[Source passage]
- Opening Delimiter -

The Boardman Entrance feeder has very limited use, because it is an easy target for robber bees, and the bees can NOT get to it in cold weather. It should never be considered for any serious feeding problem.

The Division Board Feeder takes the place of one or two frames in a hive and tend to drown a lot of bees, can be too far away from clustered bees for bees to retrieve sugar syrup from it, and the hive has to be totally opened up by the beekeeper for refilling with sugar syrup.

Both the Baggie feeder and the Hive Top feeder are boxes with a closed bottom shaped very much like a shallow super which holds either about 2 gallons of sugar syrup or a pair of gallon plastic bags of sugar syrup; and both boxes have an entrance way from the brood area to the top of the feeder for the bees to get sugar syrup. The biggest problem here is leakage of the feeders and “flooding” the bees below with syrup, and in cold weather the bees will not break cluster to climb up to the top of the feeder to get syrup. Some people remove the inner cover, place a plastic bag filled with sugar syrup on the frame tops, carefully cut slits in the top of the plastic, and cover up. This requires very careful placement of the bag without crushing bees, and very careful cutting of the bag to provide bee access without a “flood” of syrup.

In the final analysis, a gallon size GLASS (not plastic) jar with 4-5 one sixteenth inch holes punched in the cap is hard to beat as a feeder, because it can be placed right on the bees, syrup level is visible to the beekeeper, and the hive does not have to be opened to replace the feed. Used gallon GLASS jars are used by delicatessens for hot sausages, pickles, and pig knuckles and are thrown in the trash when empty, unless a beekeeper swaps them for a jar of his honey. Plastic jars (like milk jars) tend to lose the inverted suction from the syrup, collapse, and “flood” the bees with syrup, so use only GLASS jars.


It is inherently natural for a honey bee to want to get outside and fly to gather odoriferous natural nectar and pollen rather than being cooped up in a hive eating artificial nectar (sugar syrup) and/or old stored honey. Hence, you can stop feeding when the bees won’t take feed anymore. However, this is NOT true in the case of new colonies started in April or May with nothing but foundation. Please note that bees WILL NOT BUILD COMB (draw foundation) in the absence of a nectar flow! Quite often, and particularly in Central Maryland with its nectar flow limited to only April, May, and maybe 10 days of June, if this new colony is not continuously fed sugar syrup (artificial nectar) from the day it was started until September, there will be very little foundation drawn, and maybe not enough to hold 50-60 pounds of winter stores needed to get to next spring!


A feed made ONLY from SUCROSE (common table sugar) will NOT cause any health problems for a bee; but a feed made from any other type of sweetener like Hi-Fructose corn syrup, coke syrup, molasses, pancake syrup, or candy may disturb the digestive system of the bee and cause diarrhea. (You can’t work very well with a case of diarrhea, and neither can a bee!) The other major problem is ROBBING, which can badly weaken or even kill small colonies, cause the stinging of neighbors in their own yards, and spread bee diseases. In other words, you don’t want to do anything that will promote ROBBING.

At the risk of being anthropomorphic, let us compare the feeding of humans to the feeding of bees. When humans expend high energy like playing football, they eat large quantities of nutritious bacteria free food, and bees are no different in that they need continuous quantities of good food to have the energy to fly and carry heavy loads of nectar or pollen, and to grow bees wax scales for comb building. A pregnant woman requires large amounts of good food just as required by brood larva being raised in the early spring. It has been estimated that in those areas of only wild (feral) bees, not more than 10% of all swarms make it to the following year, because most of them starve to death. The task of a good beekeeper is aiding or assisting his bees to survive by preventing starvation, not introducing poisons or disease to them, nor being careless about spilled food that might cause death from being ROBBED. Isn’t that what our friends, police, doctors, and preachers do for we humans? Let us all help apis mellifera with proper feeding!

- Closing Delimiter -

[Provided information]
- Opening Delimiter -

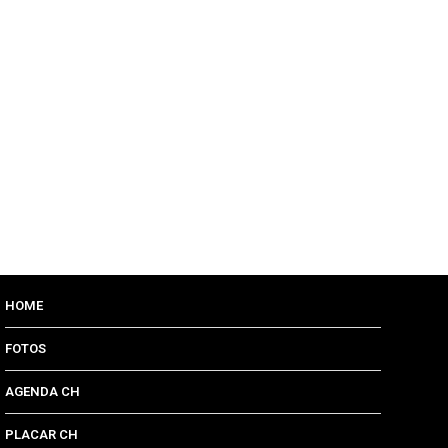
HOME
FOTOS
AGENDA CH
PLACAR CH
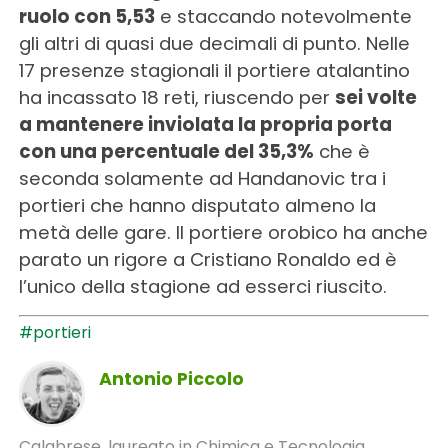
ruolo con 5,53
e staccando notevolmente
gli altri di quasi due decimali di punto. Nelle
17 presenze stagionali il portiere atalantino
ha incassato 18 reti, riuscendo per
sei volte
a mantenere inviolata la propria porta
con una percentuale del 35,3%
che è
seconda solamente ad Handanovic tra i
portieri che hanno disputato almeno la
metà delle gare. Il portiere orobico ha anche
parato un rigore a Cristiano Ronaldo ed è
l’unico della stagione ad esserci riuscito.
#portieri
Antonio Piccolo
Calabrese, laureato in Chimica e Tecnologia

- Closing Delimiter -

[Problems and tasks]
- a) According to the passage on feeding bees, why should a jar feeder be made of glass rather than plastic? Answer in one to three sentences.
- b) Translate this sentence from the passage on feeding bees into Spanish: "Please note that bees WILL NOT BUILD COMB (draw foundation) in the absence of a nectar flow!"
- c) In the passage on feeding bees, which sweeteners other than sucrose are named as ones that may disturb a bee's digestive system? List them all.
The records come from a separate source, not from the passage on feeding bees.

[Outputs in order]
- a) Plastic jars, such as milk jars, tend to lose the inverted suction from the syrup and collapse. When that happens, they flood the bees with syrup.

- b) ¡Tenga en cuenta que las abejas NO CONSTRUIRÁN PANAL (no estirarán la cera estampada) en ausencia de un flujo de néctar!

- c)
- Hi-Fructose corn syrup
- coke syrup
- molasses
- pancake syrup
- candy